* [What needs to be done]: Carry the passage on the Bohr atom and Heisenberg's uncertainty principle forward from its final sentence.

* [Passage]:
The correction to the model was supplied by Neils Bohr in 1913 when he suggested that the electron motion around the nucleus was governed by the same kind of quantum behavior that Planck had used to explain black body radiation. He suggested that the electrons moved in stationary orbits each with a definite energy W. And when the electrons make a transition from a higher energy state W1 to a lower energy state W2 the energy difference would be radiated away in the form of a photon with a frequency f given by hf=W1-W2 where h is Planck’s constant. He also set the scale of the orbit sizes using discrete integer multiples of Planck’s constant and then calculated the energy of the electrons in these orbits as just that required to balance the forces of electrostatic attraction to the centripetal motion (a classical concept.) This is known as the Bohr Atom and its triumph was that the energy levels that Bohr predicted (calculated) for hydrogen agreed exactly with the spectroscopic observations.

This semi-classical model of the electrons orbiting the nucleus in the same way as planets do around the sun is no longer the accepted atomic model. In 1924 Louis DeBroglie hypothesized in his doctoral dissertation that electrons had wave like properties just as photons do. This was confirmed in the Davisson-Germer experiments in 1927. So, current atomic models consider the electrons in orbits not as point particles but as spherical clouds of probability with the most probable densities occurring at the position of shells with discrete energies. In 1925 Werner Heisenberg was working on the problem of calculating the atomic energy levels. He was using a classical mathematical formalism (Fourier analysis) that involves pairs of “conjugate” variables like frequency (energy) and time to analyze the atomic spectra. He realized that adapting this formalism to the quantum nature of the atom required that these conjugate variables be non-commuting. This is a strange mathematical property that says that if you multiply one variable by another, the answer depends on the order of multiplication. He specified that the degree of “non-commutability” of the conjugate variables required to agree with the observations was a multiple of Planck’s constant [(Et-tE) = ih/2]. A year later he realized that any two observables that do not commute cannot be simultaneously measured. This realization introduced into human thought the famous Heisenberg Uncertainty Principle.

This principle states that if an observer is making a measurement of, for example, the radioactive decay of an excited nucleus undergoing a chain of decays, the precision of the measurement of the time at which a particular decay occurs (the decay life-time), ∆T, results in a corresponding uncertainty in the measurement of the energy released in that decay, ∆E, and vice-versa. The principle states that the product of ∆T∆E can never be smaller than a certain fraction of the Planck constant, h (h/4π). In the system of observer-measurement-nature, where does the uncertainty come from? The usual answer is that it comes about because of the disturbance in nature caused by the measurement. But that is obviously not the case.

* [Recorded data]:
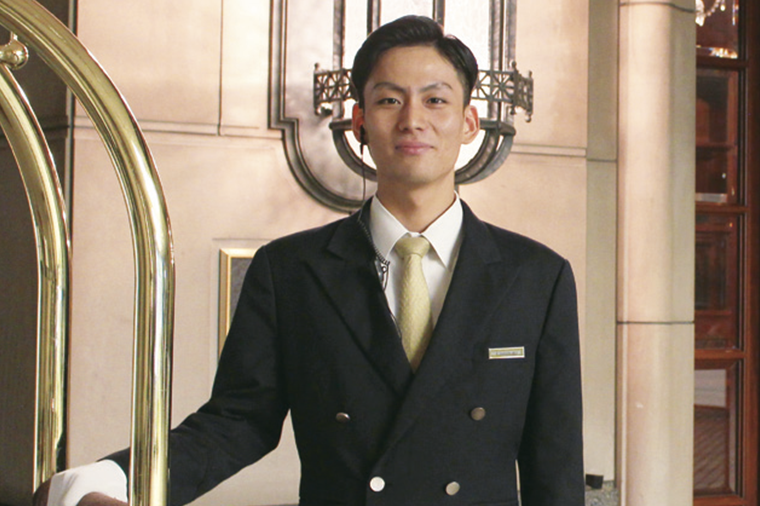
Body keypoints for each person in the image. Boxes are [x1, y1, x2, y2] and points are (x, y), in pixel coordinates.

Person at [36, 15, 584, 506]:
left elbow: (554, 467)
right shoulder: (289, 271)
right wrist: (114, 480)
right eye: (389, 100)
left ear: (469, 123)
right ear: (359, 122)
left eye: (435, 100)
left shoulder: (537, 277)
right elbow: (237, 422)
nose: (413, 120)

* [Reply]:
The uncertainty principle allows a particle of energy E0 trapped behind an energy barrier of height V (E0 < V) to have a finite probability of tunneling through that barrier if the energy fluctuations permitted by the uncertainty principle within ΔT, the time required to traverse the barrier, are sufficient to overcome the barrier. That is, the particle can tunnel through the barrier when [E0+h/(4πΔT)]≥V. This phenomenon, known as quantum tunneling, is involved in the radioactive (alpha) decay of nuclei and is responsible for the defeat of electrostatic repulsion that allows nuclear fusion to take place in the stars. Except for tidal energy, all the energy on the earth comes from radioactive decay in its interior (seismic activity, continental drift, volcanoes, geothermal energy, etc.) or the radiation from solar fusion falling on its surface (weather, food, fossil fuels, etc.) So, the uncertainty principle is not simply the result of measurement, it is essential to the creation of the energy of the stars and of most of the energy on the earth. Without the operation of the uncertainty principle the sun would have never shone and we would not exist.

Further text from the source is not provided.